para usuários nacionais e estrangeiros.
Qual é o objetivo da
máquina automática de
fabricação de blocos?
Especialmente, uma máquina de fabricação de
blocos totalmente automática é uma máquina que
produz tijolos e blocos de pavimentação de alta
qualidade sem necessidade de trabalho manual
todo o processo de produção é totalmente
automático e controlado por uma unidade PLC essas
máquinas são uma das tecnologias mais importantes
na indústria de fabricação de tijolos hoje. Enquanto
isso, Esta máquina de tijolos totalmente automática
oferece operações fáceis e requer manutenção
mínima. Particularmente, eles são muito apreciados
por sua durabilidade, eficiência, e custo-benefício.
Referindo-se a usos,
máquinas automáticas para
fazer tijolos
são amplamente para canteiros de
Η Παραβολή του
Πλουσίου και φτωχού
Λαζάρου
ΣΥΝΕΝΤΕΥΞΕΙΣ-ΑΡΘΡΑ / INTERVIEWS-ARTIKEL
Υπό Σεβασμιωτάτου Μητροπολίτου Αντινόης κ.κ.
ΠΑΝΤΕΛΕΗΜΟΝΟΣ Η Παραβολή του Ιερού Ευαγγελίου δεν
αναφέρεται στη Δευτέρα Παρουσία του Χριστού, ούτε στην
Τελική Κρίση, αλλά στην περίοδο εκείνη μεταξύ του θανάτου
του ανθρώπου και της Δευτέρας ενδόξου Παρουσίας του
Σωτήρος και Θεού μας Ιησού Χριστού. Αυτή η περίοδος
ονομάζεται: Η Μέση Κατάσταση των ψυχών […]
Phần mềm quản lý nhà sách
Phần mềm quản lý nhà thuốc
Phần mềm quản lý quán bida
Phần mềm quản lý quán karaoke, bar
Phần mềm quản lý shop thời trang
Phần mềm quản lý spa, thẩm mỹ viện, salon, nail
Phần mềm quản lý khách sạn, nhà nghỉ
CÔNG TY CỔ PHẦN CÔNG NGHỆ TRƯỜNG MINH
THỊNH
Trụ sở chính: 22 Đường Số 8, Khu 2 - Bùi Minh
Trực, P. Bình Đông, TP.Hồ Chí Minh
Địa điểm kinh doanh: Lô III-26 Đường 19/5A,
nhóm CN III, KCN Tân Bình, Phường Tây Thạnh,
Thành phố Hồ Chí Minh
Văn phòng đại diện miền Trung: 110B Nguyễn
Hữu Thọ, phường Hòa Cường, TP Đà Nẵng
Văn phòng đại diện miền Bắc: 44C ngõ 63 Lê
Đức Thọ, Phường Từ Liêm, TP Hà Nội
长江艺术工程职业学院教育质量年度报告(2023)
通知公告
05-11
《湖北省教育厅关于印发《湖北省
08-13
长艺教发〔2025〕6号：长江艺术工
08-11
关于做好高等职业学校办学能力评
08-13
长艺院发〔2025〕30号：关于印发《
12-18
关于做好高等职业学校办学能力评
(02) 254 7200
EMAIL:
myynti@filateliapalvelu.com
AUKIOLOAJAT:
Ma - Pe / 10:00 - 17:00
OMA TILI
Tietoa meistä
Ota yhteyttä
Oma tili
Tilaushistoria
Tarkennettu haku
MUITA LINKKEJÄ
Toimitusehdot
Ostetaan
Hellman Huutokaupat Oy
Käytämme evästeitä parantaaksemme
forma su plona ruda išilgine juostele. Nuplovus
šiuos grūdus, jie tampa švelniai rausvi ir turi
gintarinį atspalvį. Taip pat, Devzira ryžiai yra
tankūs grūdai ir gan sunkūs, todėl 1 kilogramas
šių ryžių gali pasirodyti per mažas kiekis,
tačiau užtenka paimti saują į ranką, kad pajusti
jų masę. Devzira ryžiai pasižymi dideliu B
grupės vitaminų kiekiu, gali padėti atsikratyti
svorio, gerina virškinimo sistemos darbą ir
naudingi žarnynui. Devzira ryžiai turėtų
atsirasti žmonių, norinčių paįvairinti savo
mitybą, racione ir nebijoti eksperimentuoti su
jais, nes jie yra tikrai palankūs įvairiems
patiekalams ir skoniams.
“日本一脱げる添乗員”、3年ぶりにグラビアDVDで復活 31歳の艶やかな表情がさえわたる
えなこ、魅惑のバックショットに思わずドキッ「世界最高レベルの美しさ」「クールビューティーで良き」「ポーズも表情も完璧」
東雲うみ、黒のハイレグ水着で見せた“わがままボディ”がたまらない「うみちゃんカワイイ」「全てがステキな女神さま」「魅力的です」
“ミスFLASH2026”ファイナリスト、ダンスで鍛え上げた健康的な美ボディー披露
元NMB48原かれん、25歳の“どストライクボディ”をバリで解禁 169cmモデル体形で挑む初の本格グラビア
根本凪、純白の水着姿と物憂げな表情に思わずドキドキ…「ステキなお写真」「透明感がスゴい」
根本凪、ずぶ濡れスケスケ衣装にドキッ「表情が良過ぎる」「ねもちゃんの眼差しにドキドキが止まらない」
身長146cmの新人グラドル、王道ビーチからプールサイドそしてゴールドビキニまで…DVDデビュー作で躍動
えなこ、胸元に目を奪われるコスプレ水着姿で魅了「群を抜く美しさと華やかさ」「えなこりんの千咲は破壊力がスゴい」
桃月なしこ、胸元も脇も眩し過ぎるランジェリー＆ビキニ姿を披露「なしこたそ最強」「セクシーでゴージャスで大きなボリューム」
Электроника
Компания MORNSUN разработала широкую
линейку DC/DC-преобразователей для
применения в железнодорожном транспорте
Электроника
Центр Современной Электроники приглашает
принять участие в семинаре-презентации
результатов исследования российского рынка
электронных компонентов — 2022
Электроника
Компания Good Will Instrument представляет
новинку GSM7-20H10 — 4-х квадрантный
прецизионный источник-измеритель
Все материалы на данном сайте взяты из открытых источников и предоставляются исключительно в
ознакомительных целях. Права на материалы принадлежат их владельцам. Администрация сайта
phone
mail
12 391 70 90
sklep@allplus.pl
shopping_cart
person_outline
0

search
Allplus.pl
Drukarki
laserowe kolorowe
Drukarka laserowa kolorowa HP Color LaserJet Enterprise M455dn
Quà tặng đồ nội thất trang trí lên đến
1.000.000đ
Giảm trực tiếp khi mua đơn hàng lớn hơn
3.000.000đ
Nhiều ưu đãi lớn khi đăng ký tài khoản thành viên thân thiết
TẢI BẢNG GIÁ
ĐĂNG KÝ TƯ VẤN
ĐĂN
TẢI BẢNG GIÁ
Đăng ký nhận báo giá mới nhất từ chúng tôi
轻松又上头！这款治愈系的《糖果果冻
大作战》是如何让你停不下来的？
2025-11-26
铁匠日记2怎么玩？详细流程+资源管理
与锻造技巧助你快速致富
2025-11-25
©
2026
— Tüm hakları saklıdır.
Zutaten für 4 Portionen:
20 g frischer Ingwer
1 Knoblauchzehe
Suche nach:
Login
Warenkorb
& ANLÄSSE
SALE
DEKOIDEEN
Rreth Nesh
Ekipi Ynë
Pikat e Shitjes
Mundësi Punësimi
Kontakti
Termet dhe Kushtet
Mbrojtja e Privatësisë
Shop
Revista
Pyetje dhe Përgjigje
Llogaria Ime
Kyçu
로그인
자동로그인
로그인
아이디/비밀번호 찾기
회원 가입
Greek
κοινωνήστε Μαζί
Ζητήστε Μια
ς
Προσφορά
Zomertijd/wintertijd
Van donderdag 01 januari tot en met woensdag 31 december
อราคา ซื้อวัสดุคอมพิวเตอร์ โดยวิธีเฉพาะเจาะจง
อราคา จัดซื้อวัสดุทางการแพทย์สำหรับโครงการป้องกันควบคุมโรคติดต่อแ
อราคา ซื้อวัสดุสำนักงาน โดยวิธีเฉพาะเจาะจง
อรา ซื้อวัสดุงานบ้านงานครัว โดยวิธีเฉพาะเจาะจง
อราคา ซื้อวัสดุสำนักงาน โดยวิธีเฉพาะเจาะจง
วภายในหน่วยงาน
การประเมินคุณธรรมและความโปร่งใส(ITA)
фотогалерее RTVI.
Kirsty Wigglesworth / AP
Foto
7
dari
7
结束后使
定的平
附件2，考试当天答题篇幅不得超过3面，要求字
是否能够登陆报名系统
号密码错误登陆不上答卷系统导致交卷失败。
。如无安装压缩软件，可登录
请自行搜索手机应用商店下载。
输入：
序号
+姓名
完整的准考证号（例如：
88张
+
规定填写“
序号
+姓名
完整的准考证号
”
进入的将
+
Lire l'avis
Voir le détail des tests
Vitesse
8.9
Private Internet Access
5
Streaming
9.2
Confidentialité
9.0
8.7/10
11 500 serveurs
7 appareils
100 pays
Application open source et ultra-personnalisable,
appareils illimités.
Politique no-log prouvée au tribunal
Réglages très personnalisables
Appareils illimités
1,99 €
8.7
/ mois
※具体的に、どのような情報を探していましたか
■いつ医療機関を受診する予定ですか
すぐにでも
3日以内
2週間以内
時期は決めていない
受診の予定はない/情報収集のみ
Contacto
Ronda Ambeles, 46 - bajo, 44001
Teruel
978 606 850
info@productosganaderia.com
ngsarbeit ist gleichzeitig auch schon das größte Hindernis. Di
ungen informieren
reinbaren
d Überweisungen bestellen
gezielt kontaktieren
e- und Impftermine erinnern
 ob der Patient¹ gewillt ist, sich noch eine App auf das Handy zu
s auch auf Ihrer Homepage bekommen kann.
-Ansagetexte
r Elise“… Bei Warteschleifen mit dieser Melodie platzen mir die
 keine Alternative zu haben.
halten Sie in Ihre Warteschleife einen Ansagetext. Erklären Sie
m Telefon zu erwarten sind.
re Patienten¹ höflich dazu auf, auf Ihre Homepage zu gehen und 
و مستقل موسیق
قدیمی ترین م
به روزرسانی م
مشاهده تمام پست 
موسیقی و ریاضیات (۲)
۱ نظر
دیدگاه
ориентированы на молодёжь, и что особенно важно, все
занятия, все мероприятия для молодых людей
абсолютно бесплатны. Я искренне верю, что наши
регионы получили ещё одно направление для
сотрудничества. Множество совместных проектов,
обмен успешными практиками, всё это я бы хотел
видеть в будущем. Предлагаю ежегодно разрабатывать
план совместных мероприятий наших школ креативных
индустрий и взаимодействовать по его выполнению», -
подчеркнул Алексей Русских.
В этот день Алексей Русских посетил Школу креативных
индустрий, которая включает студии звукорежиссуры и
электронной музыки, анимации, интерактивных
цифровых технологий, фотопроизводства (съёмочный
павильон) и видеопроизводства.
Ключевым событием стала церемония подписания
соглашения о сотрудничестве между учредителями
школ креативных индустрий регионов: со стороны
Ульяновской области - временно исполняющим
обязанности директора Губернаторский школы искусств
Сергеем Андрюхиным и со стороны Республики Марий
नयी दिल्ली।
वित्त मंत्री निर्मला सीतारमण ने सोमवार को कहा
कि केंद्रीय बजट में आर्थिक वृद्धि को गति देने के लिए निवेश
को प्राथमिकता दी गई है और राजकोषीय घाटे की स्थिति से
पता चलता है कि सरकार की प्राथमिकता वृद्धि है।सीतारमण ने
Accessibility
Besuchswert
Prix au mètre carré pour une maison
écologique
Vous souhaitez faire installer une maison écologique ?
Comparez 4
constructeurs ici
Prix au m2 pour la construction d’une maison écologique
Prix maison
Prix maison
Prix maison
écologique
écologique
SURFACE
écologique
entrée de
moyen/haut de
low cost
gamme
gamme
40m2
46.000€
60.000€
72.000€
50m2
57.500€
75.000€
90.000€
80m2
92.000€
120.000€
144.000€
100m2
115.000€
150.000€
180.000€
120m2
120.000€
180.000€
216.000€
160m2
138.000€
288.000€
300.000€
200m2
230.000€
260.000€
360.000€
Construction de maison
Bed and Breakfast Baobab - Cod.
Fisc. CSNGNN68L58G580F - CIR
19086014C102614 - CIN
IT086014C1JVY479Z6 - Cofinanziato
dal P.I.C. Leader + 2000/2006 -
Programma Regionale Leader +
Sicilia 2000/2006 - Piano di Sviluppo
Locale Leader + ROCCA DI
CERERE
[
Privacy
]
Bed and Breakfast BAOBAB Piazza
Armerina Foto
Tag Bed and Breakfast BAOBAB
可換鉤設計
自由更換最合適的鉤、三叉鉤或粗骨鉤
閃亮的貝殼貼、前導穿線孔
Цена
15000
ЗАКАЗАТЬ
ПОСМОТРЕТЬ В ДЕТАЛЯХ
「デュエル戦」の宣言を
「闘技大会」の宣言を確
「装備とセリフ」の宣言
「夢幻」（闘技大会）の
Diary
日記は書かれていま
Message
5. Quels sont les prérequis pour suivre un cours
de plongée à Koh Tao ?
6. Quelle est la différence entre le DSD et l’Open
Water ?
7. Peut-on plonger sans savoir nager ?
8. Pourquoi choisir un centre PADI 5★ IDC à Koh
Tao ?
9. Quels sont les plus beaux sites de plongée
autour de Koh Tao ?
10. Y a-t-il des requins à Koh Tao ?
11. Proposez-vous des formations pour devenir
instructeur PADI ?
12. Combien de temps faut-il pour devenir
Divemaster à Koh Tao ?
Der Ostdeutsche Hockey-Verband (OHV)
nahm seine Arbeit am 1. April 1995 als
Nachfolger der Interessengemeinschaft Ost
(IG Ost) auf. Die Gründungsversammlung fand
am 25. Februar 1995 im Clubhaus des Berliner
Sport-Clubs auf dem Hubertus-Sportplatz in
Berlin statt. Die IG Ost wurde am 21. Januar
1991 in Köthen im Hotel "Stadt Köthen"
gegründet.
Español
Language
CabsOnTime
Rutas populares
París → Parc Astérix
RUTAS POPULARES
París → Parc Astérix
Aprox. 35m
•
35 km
————————
YOUR INSTRUCTIONS. Reproduce the data word for word, from its first line through the line containing "ΠΑΝΤΕΛΕΗΜΟΝΟΣ Η Παραβολή", with both of those lines included.

ANSWER SECTION.
para usuários nacionais e estrangeiros.
Qual é o objetivo da
máquina automática de
fabricação de blocos?
Especialmente, uma máquina de fabricação de
blocos totalmente automática é uma máquina que
produz tijolos e blocos de pavimentação de alta
qualidade sem necessidade de trabalho manual
todo o processo de produção é totalmente
automático e controlado por uma unidade PLC essas
máquinas são uma das tecnologias mais importantes
na indústria de fabricação de tijolos hoje. Enquanto
isso, Esta máquina de tijolos totalmente automática
oferece operações fáceis e requer manutenção
mínima. Particularmente, eles são muito apreciados
por sua durabilidade, eficiência, e custo-benefício.
Referindo-se a usos,
máquinas automáticas para
fazer tijolos
são amplamente para canteiros de
Η Παραβολή του
Πλουσίου και φτωχού
Λαζάρου
ΣΥΝΕΝΤΕΥΞΕΙΣ-ΑΡΘΡΑ / INTERVIEWS-ARTIKEL
Υπό Σεβασμιωτάτου Μητροπολίτου Αντινόης κ.κ.
ΠΑΝΤΕΛΕΗΜΟΝΟΣ Η Παραβολή του Ιερού Ευαγγελίου δεν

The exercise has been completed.